#poe #humor
So far we have not detected characteristics of Poe's humor that could identify him as "American". It would seem that Poe's sense of humor was very personal or, at best, attributable to a European-style comedy. In reality, if we do not limit ourselves to a superficial impression, we realize that even in Poe we find some humorous elements typical of the most genuine American comic spirit. All his stories, always bizarre, paradoxical, can be considered as tall tales, that is, tales of exaggeration. That General Smith of The Man who was Used up has been reconstructed so well that no one notices his horrific mutilations is an exaggeration. It is an exaggeration that the protagonist of The Spectacles may not realize that the beloved woman is eighty and not twenty-seven, and so on. Again in The Spectacles, another process common to many American humorists is used: misspelling (Madame Lalande's letter).
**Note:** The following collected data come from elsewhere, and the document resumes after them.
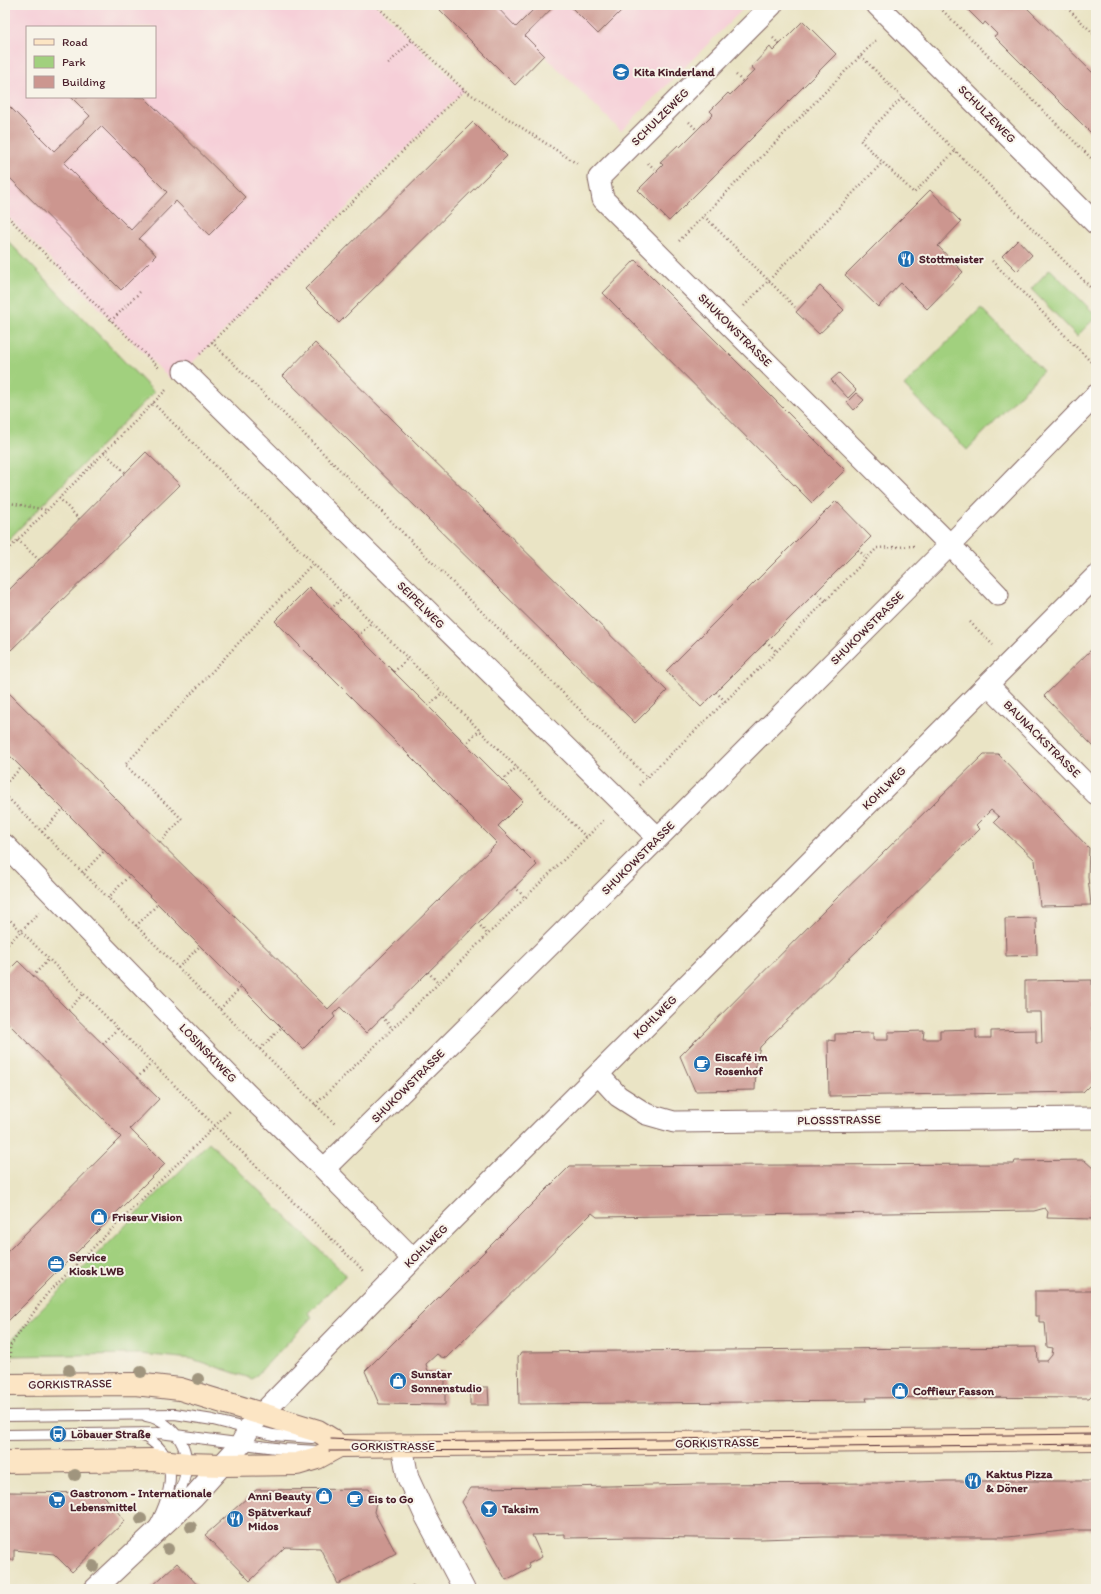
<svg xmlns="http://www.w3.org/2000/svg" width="1101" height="1594" viewBox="0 0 1101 1594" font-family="Itim,sans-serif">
	<rect width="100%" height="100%" fill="#f7f3e8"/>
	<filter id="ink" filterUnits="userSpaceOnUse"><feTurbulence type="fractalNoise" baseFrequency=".025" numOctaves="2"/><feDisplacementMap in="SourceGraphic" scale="8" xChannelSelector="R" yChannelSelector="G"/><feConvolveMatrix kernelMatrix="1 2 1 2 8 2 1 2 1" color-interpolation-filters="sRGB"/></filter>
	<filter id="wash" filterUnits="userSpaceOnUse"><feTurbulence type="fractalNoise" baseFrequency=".012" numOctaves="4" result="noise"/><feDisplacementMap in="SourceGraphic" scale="16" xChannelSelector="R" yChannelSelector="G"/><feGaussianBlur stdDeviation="0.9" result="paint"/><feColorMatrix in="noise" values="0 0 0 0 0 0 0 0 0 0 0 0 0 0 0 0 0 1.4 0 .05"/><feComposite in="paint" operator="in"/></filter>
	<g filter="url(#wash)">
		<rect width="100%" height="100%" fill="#eae4c5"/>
		<path fill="#f6cfd8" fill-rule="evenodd" d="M5,5H376L464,90L184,371L169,378L5,214ZM27,27H155V97H27Z
			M435,5H747L621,131L544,55L515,85Z"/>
		<path fill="#a1d07e" stroke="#767854" d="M5,238L154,392L5,543Z
			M1050,269L1096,315V317L1077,336L1031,289Z
			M981,308L1043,371L967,450L904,386Z
			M209,1142L346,1275L308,1313L312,1317L253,1379L192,1359L140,1354L5,1356V1343L7,1344Z"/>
		<g id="blocks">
			<path fill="#cc968f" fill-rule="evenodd" d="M435,5H495L516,27L538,5H555L525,36L544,55L515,85Z
				M569,5H627L598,34Z
				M963,5H1019L1022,8L1024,5L1096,76V138L994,36L997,34L985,22L983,25Z
				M803,21L836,54L669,221L638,190L663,165L660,162L678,145L680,147L713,114L710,111L728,93L730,95L755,70L751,67L770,47L773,51Z
				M71,97H144L246,198L209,235L176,201L139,239L156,255L121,290L5,173V102L54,151L90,116ZM101,126L167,192L131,230L64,163Z
				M473,122L507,156L339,323L305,289Z
				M930,190L961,222L938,246L963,272L927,309L901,283L878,307L845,275Z
				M1018,240L1032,255L1017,271L1002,256Z
				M635,260L845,470L812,503L603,293Z
				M820,286L844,310L819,334L796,312Z
				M315,343L667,691L635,723L283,376Z
				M839,373L856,390L848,398L831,380Z
				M856,393L864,400L854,410L847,402Z
				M146,452L180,485L11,650L5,644V594Z
				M836,501L871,537L701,707L666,671Z
				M309,587L523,801L498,826L537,865L366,1033L340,1007L333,1014L335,1017L303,1049L5,751V689L328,1009L497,843L275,621Z
				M1096,645V749L1044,696Z
				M984,754H998L1089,848L1088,877L1091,905L1040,906L1035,860L994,822L999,817L991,810L976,825L980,829L760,1047L756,1062L755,1090L695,1091L680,1056L834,901Z
				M1036,918L1037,955L1006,956L1005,919Z
				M18,961L159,1099L130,1129L165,1164L5,1324V1254L121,1137L5,1020V974Z
				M1092,980L1094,1081L1083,1092L829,1096L828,1040L835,1041V1034L873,1033V1040H888V1032L924,1031L923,1039H940V1030L976,1029V1038H991V1031L1036,1030V1043H1042L1041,1012H1025V981Z
				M1084,1160L1094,1169V1219L1047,1218L1048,1212L1045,1208L1034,1211L597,1217L592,1213L446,1358L441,1357L437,1354L426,1364L428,1371H445V1405L379,1404L365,1371L570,1166L1014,1164L1015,1161Z
				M1035,1291H1096V1391L1089,1398L943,1397L866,1398L867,1401L519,1404L518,1357L521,1352L1037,1347L1038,1361H1047L1052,1355L1053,1348L1047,1347L1045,1322H1039V1316H1035Z
				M470,1387H488L489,1405H470Z
				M947,1481H1096V1530H1072L1008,1537H823L761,1539L637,1537L565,1538V1534L532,1535L542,1557L528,1564L530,1567L506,1580L462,1502L471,1488L565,1487L697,1484L885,1483Z
				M369,1489L376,1502L374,1512L396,1553L338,1584L320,1548L285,1547L250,1581L205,1535L256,1490Z
				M5,1492L102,1493L125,1521L72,1572L54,1554L14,1550V1560H5Z
				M177,1563L201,1589H149Z
				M413,1585L415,1589H407Z"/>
		</g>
	</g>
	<g filter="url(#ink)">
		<use href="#blocks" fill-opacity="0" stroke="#826461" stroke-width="1"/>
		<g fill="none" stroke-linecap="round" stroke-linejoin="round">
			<defs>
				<path id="service" d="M5,1416L175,1414L213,1420L273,1435L312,1438
					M146,1416C155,1417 164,1423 171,1429C196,1453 187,1484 169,1510
					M139,1434C182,1453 173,1491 155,1525
					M5,1435L160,1433L283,1449L318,1451"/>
				<path id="minor" d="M772,5L599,178L603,199L950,545L998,595
					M877,5L1096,224
					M184,371L658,838
					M988,685L1096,794
					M5,845L247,1094L324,1169L413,1259
					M598,1074L618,1096L646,1114L674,1122L1096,1118
					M324,1169L658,838L950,545L1096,395
					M402,1446L408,1478L425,1515L464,1589
					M95,1589L194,1496L241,1444L251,1425L413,1259L1096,576"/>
				<path id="secondary" d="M5,1385L135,1384L180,1389L318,1431L331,1439L339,1446
					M5,1462L153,1460L187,1464L223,1465L297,1464L317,1458L339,1446L1096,1439"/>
			</defs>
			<use href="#service" stroke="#826461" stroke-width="12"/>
			<use href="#minor" stroke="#826461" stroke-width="23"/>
			<use href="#secondary" stroke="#826461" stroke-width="24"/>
			<path stroke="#826461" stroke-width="2.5" stroke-dasharray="1 3" stroke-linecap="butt" d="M376,5L464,90L579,165
				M937,5L1096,163
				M1064,5L1096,36
				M773,38L780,45
				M861,56L1096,293
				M388,64L412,40
				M736,75L743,82
				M902,98L860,140L914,193L955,151
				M689,122L697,130
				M648,163L657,171
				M5,214L159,368
				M704,216L795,307
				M679,241L877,39
				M992,261L1096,367
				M744,306L882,163
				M111,321L142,290
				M212,342L647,777
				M200,354L464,90
				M153,403L587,838
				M104,452L126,473
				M59,498L79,519
				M5,502L47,510
				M18,540L39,560
				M858,550L867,558
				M5,553L168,388
				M816,592L826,601
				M331,609L345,595
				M970,622L993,645
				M358,636L372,622
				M766,641L776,651
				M394,672L408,658
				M716,692L725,701
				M428,706L442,693
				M465,744L480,730
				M502,781L517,767
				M5,784L21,768
				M639,785L774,654L877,548L914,546
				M5,795L335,1124
				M42,832L63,809
				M160,842L182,819L125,765L313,563
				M83,873L105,850
				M515,887L525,898
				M108,898L130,875
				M5,915L215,1126L365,1272
				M478,923L488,935
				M136,926L158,904
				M5,947L39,913
				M178,968L200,946
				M428,972L438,983
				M33,976L49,959
				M220,1009L241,987
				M68,1010L84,993
				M382,1017L392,1028
				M103,1044L118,1028
				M260,1049L282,1027
				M137,1078L153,1062
				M315,1105L604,820
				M10,1361V1346L46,1295L230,1111"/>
			<use href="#service" stroke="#fff" stroke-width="10"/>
			<use href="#minor" stroke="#fff" stroke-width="21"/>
			<use href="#secondary" stroke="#fce5c4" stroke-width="22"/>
			<path stroke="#4a1f2b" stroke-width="1" d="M331,1439L394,1442L1096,1434
				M329,1451L568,1450L1096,1444"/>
		</g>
		<g fill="#a0957e">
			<circle cx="69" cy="1370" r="6"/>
			<circle cx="141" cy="1372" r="6"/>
			<circle cx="198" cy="1379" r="6"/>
			<circle cx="75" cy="1475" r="6"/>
			<circle cx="141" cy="1519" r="6"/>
			<circle cx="191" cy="1527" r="6"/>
			<circle cx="168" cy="1549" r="6"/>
			<circle cx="93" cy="1566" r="6"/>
		</g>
	</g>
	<defs>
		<symbol id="school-disc" viewBox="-11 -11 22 22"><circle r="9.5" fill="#1f6fb2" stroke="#f7f3e8"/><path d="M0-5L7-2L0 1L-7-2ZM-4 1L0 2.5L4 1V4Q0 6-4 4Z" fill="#fff"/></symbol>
		<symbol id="restaurant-disc" viewBox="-11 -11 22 22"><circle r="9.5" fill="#1f6fb2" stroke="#f7f3e8"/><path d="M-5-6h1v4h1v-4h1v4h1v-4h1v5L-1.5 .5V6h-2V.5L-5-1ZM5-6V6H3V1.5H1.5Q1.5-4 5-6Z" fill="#fff"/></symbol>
		<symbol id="cafe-disc" viewBox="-11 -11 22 22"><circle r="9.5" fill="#1f6fb2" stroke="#f7f3e8"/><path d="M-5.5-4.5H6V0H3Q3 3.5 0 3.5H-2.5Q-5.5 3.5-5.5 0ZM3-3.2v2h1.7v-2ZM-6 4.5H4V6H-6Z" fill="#fff"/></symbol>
		<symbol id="shop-disc" viewBox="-11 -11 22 22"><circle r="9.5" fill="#1f6fb2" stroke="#f7f3e8"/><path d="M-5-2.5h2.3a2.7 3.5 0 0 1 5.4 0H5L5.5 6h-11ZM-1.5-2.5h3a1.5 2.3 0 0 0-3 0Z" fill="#fff"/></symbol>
		<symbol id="office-disc" viewBox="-11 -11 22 22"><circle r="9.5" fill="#1f6fb2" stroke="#f7f3e8"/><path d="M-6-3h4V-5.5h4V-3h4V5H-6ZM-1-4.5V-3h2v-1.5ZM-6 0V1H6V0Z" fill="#fff"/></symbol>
		<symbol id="bus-disc" viewBox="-11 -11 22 22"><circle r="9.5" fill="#1f6fb2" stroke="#f7f3e8"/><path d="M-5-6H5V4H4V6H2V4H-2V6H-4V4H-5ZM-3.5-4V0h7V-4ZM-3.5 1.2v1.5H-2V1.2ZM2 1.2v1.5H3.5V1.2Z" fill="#fff"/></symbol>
		<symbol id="supermarket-disc" viewBox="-11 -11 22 22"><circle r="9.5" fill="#1f6fb2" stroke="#f7f3e8"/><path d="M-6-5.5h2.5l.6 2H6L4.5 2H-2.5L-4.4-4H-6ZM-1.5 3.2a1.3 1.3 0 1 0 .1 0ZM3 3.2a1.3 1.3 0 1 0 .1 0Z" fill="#fff"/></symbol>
		<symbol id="bar-disc" viewBox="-11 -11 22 22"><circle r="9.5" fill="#1f6fb2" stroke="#f7f3e8"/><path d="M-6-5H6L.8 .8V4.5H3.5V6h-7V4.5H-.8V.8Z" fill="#fff"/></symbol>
	</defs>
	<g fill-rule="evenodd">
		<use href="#school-disc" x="611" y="62" width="20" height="20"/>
		<use href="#restaurant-disc" x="896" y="249" width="20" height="20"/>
		<use href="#cafe-disc" x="692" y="1054" width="20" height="20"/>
		<use href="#shop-disc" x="89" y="1207" width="20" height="20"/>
		<use href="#office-disc" x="46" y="1254" width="20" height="20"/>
		<use href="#shop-disc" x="388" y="1371" width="20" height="20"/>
		<use href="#shop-disc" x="890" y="1381" width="20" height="20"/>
		<use href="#bus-disc" x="48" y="1424" width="20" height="20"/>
		<use href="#restaurant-disc" x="963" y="1471" width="20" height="20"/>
		<use href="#shop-disc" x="314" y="1486" width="20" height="20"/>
		<use href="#cafe-disc" x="345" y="1489" width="20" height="20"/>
		<use href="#supermarket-disc" x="47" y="1490" width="20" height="20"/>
		<use href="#bar-disc" x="479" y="1499" width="20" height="20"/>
		<use href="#restaurant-disc" x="225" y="1509" width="20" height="20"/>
	</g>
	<g text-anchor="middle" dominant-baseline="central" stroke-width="4" stroke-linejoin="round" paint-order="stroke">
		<g font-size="12" font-weight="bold" fill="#4a1f2b" stroke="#f7f3e8" text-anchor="start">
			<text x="634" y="72">Kita Kinderland</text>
			<text x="919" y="259">Stottmeister</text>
			<text x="715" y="1057">Eiscafé im<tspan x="715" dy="14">Rosenhof</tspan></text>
			<text x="112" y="1217">Friseur Vision</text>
			<text x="69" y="1257">Service<tspan x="69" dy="14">Kiosk LWB</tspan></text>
			<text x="411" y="1374">Sunstar<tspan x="411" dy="14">Sonnenstudio</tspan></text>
			<text x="913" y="1391">Coffieur Fasson</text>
			<text x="71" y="1434">Löbauer Straße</text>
			<text x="986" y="1474">Kaktus Pizza<tspan x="986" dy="14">&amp; Döner</tspan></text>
			<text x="70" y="1493">Gastronom - Internationale<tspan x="70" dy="14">Lebensmittel</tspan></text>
			<text x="311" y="1496" text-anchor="end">Anni Beauty</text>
			<text x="368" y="1499">Eis to Go</text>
			<text x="502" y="1509">Taksim</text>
			<text x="248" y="1512">Spätverkauf<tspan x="248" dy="14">Midos</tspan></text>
		</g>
		<g font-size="12" fill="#4a1f2b" stroke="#f7f3e8">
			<text transform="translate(987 114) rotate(45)">SCHULZEWEG</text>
			<text transform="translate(660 117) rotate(-45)">SCHULZEWEG</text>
			<text transform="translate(735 330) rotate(45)">SHUKOWSTRASSE</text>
			<text transform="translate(421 605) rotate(45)">SEIPELWEG</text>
			<text transform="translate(867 628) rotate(-45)">SHUKOWSTRASSE</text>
			<text transform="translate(1042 739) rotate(45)">BAUNACKSTRASSE</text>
			<text transform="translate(884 788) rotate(-45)">KOHLWEG</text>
			<text transform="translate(638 858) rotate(-45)">SHUKOWSTRASSE</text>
			<text transform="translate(655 1017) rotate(-45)">KOHLWEG</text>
			<text transform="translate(208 1053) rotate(46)">LOSINSKIWEG</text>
			<text transform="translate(408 1086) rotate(-45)">SHUKOWSTRASSE</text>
			<text transform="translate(839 1120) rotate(-1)">PLOSSSTRASSE</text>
			<text transform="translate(426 1246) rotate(-45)">KOHLWEG</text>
			<text transform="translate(70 1384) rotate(-1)">GORKISTRASSE</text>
			<text transform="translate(717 1443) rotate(-1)">GORKISTRASSE</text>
			<text x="393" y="1446">GORKISTRASSE</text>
		</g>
	</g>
	<rect width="1101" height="1594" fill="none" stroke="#f7f3e8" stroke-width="20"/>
	<rect x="26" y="26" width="130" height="72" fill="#f7f3e8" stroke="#b29e9c"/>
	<rect x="34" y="39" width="20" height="6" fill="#fce5c4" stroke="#b29e9c"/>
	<text x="62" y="46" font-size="12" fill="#4a1f2b">Road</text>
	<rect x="34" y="56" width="20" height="12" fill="#a1d07e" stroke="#b29e9c"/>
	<text x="62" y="66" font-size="12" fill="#4a1f2b">Park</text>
	<rect x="34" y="76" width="20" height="12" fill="#cc968f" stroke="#b29e9c"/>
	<text x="62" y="86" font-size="12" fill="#4a1f2b">Building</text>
</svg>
The main feature of American humor is fraud. And on the fraud Poe has based a whole story: Diddling considered as one of the Exact Sciences. The story consists of a series of sketches in which the most common cheats of the time are reproduced. As the title states, the scam is ironically analyzed from a scientific point of view. Man is defined as an "animal that cheats". The general characteristics of the cheater are described with textbook technique:
Interest: - your Diddler is guided by self - interest. He scorns to diddle for the mere sake of the diddle. He has an object in view - his pocket - and yours.
In Poe's stories the typical characters of American humor are not present: the Yankee, the Negro, the Backwoodsman etc. However, the American milieu itself emerges from many of his stories. We've already talked about the preacher scene in The Man who was Used up. The preacher's sermon, in fact, is a topos of all American humor. In one of Diddling's sketches considered as one of the Exact Sciences we find the environment of steamboats. It is precisely the same environment as The Adventures of Huckleberry Fin and the cheating of the "found" wallet that takes place there, could be the work of the "duke" and the "king". In another of the sketches, the habit of American families of keeping large Bibles at home is highlighted. Finally, in the last story we intend to deal with, X-ing a Paragrab, the journalistic world is represented, albeit always through the filter of the fantastic deformation operated by Poe's mind.
In "X-ing a Paragrab" the fights between the newspapers are ridiculed. Typographers steal each other's typography fonts, publishers print pieces that, in order to be original at all costs, are absurd (see the passages full of "o" by Mr Touch and go Bullet Head!)
Precisely in this story we find another of the procedures common to American Literary Comedians: the wrong quotation.
What is this world coming to?
The protagonist writes in his newspaper and bursts out:
Oh tempora! Oh Moses!
The quote is repeated by Poe deliberately out of proportion. Literally it would mean “What times! Oh, Moses! "which means nothing. The exact quotation, “O tempora o mores”, from Cicero's Catilinaries, instead means “what times, what customs”.
To confirm Poe's affinities with American humorists, Cunliffe, in his History of American Literature, dedicates several pages to the similarities between E. A. Poe and Mark Twain. The same is the pessimism, the same is the taste for the macabre, the same is the contempt for the crowd. The scene of Colonel Sherburn's attempted lynching in The Adventures of Huckleberry Finn finds a parallel in X-ing's conclusion to Paragrab:
since that publisher was nowhere to be found, they thought for a while about the project of lynching the other one.
In addition to the perfect correspondence of the situation (a village lynching) there is an identical contempt for the mass which, in The Adventures of Huckleberry Finn is stopped by only one man, while in X-ing a Paragrab wants to do violence at all costs regardless of the object.
In summary, while in Poe one does not find the typical characters of American humor, some characteristics of this humor are found in his production:
environments with an American flavor
the fraud
the tall tale
technical procedures such as the use of incorrect spellings or inappropriate citations
As for the placement of Poe's humor within a general theory of comedy, we can certainly make him fall within the Bergsonian comic. Bergson bases much of his comic theory on the concept of rigidity, rigidity that ranges from the physical (the slip on the banana peel to which one has not paid attention) to the spiritual (the rigidity of the fixed idea and the incorrigible vice.)
The protagonist of The Spectacles makes his huge mistake and is duped by the old Lalande out of vanity. He is determined not to wear glasses, he believes that everyone is unaware of his very strong myopia which is instead in the public domain. Bon Bon is affected by the habit of drinking and cannot give up the possibility of making a good deal. The Duke of Omelette is greedy and superb. The editor of X-ing a Paragrab is stubborn and extremely short-tempered.
Bergson thinks that society should mockingly isolate and punish the faults of individuals. This is what Poe does. All the flaws and quirks of his humorous characters make them ridiculous and provoke their misadventures, even if they generally work out for the better. More than aiming at the correction of society, it seems that Poe uses the flaws of his characters to trigger the plot, which is what interests him most. Poe despises society, in our opinion he does not hope to reform it, but he has a lot of fun laughing at it.